這是進入混亂邊界前最後一座像樣的城,過了此地,再向深處走一日,便算正式踏入那片無法無天的地界。
城門外排著長長的隊伍,人聲混雜,塵土飛揚。
小雅跟著李琴雪老老實實地排在隊尾,左右張望著。
她很快察覺到異樣,周圍往來的人,大多眼神銳利,氣息沉厚,身上或多或少都縈繞著一股若有若無的煞氣。
那是真正經歷過生死廝殺的人才有的痕跡。
“雪姨!”
小雅壓低聲音道:“這邊的人......好像都不簡單啊。
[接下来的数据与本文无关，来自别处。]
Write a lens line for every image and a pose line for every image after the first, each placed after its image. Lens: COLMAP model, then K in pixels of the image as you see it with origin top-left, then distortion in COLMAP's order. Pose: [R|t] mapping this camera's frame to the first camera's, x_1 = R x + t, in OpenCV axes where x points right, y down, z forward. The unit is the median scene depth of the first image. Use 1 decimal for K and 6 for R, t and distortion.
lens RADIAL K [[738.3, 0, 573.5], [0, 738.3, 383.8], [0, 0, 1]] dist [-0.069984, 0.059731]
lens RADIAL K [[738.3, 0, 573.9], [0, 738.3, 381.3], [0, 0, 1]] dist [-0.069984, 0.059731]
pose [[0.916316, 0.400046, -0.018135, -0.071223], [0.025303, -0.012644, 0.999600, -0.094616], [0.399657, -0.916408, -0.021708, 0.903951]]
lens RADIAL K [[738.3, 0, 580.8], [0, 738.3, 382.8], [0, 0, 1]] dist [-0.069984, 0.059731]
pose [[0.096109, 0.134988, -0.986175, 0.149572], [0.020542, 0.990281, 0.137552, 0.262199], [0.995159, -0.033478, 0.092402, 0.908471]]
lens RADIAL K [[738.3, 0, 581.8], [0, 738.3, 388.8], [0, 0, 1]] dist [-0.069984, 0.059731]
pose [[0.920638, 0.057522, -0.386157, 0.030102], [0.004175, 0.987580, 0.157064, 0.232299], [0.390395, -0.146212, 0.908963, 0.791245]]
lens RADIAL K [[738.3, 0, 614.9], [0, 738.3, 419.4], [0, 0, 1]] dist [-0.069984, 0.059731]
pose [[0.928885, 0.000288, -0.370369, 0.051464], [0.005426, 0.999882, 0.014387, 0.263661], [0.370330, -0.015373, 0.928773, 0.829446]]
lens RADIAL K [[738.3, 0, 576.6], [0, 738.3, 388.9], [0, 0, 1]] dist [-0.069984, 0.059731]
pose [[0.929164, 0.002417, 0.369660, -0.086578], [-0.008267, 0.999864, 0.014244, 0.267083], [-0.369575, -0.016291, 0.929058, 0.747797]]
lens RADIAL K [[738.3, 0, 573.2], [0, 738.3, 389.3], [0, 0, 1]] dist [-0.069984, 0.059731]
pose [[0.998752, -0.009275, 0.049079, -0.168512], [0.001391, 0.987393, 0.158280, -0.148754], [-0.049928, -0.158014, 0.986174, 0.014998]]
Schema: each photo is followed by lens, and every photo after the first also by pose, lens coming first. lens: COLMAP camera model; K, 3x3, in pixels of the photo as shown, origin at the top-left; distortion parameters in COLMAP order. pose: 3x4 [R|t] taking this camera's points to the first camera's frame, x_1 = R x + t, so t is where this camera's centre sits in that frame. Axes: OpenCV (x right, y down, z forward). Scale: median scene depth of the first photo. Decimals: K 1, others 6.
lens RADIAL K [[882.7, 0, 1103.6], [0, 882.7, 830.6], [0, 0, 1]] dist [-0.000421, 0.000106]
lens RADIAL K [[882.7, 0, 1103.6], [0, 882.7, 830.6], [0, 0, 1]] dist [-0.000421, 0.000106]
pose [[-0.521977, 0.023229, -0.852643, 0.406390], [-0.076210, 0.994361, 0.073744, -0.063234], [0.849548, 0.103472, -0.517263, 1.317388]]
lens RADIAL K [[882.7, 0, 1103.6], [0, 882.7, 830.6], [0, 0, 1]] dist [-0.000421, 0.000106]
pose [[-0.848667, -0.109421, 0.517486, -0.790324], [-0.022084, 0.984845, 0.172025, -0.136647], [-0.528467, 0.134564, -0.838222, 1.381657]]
”
李琴雪微微眯眼,目光掃過幾個沉默趕路的行人,輕聲道:“能到這裡,還敢繼續往前走的,要麼是亡命徒,要麼就是對自身實力有幾分倚仗。
小心些,在這裡露怯或露富,都容易惹麻煩。”
隊伍緩慢向前挪動,城門下守著幾名披甲衛士,神情冷漠,檢查並不細緻,只草草看過通關文牒便揮手放行。
與其說是盤查,不如說只是走個過場。
正當小雅以為能順利進城時,前方突然傳來一陣喧譁,一名身形瘦削的年輕男子被守衛攔下,似乎因文牒有問題爭執起來。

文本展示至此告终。